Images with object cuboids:

--

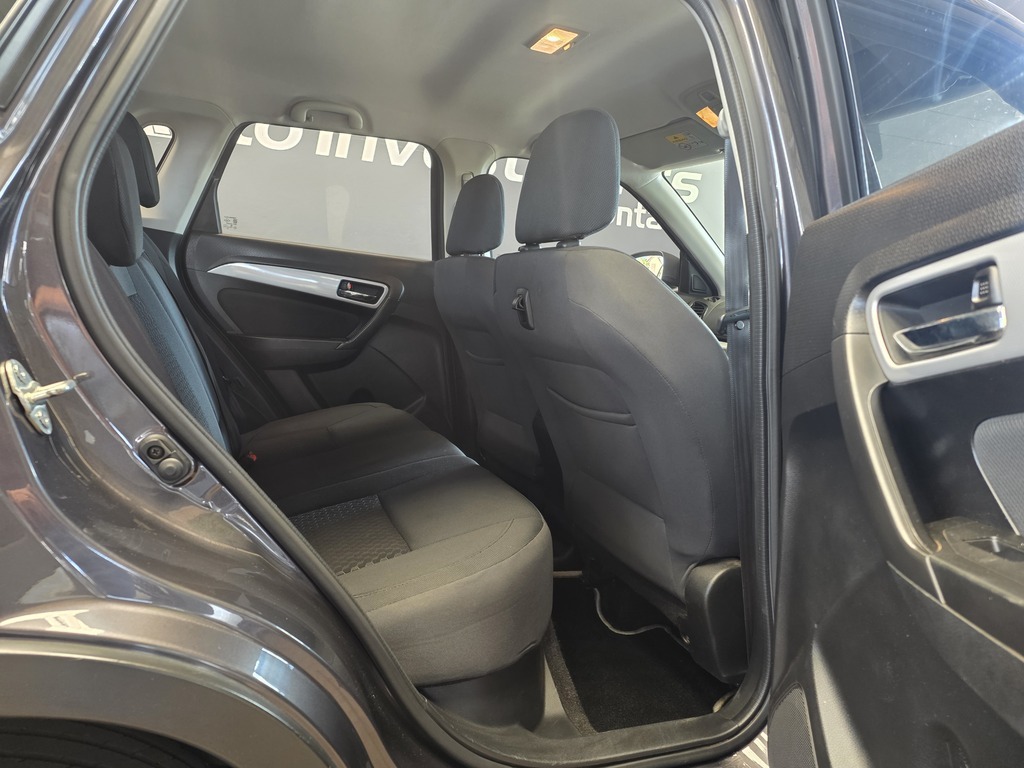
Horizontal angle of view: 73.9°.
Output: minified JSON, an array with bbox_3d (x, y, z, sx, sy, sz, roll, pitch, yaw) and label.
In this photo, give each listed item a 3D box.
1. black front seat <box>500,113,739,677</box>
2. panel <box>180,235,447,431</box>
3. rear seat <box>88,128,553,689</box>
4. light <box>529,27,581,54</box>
[{"bbox_3d":[0.423,0.008,1.363,0.850,0.975,0.540,0,9,-24],"label":"black front seat"},{"bbox_3d":[-0.541,-0.100,2.044,0.790,0.605,0.100,0,9,-24],"label":"panel"},{"bbox_3d":[-0.470,-0.103,1.345,0.800,0.875,1.300,0,9,-24],"label":"rear seat"},{"bbox_3d":[0.093,-0.748,1.482,0.084,0.022,0.136,0,9,-24],"label":"light"}]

--

● EXERCISE PROMPT: Copy out every line of the data above word for word, omitting the pictures.

● RESPONSE TO THE EXERCISE:
Horizontal angle of view: 73.9°.
Output: minified JSON, an array with bbox_3d (x, y, z, sx, sy, sz, roll, pitch, yaw) and label.
In this photo, give each listed item a 3D box.
1. black front seat <box>500,113,739,677</box>
2. panel <box>180,235,447,431</box>
3. rear seat <box>88,128,553,689</box>
4. light <box>529,27,581,54</box>
[{"bbox_3d":[0.423,0.008,1.363,0.850,0.975,0.540,0,9,-24],"label":"black front seat"},{"bbox_3d":[-0.541,-0.100,2.044,0.790,0.605,0.100,0,9,-24],"label":"panel"},{"bbox_3d":[-0.470,-0.103,1.345,0.800,0.875,1.300,0,9,-24],"label":"rear seat"},{"bbox_3d":[0.093,-0.748,1.482,0.084,0.022,0.136,0,9,-24],"label":"light"}]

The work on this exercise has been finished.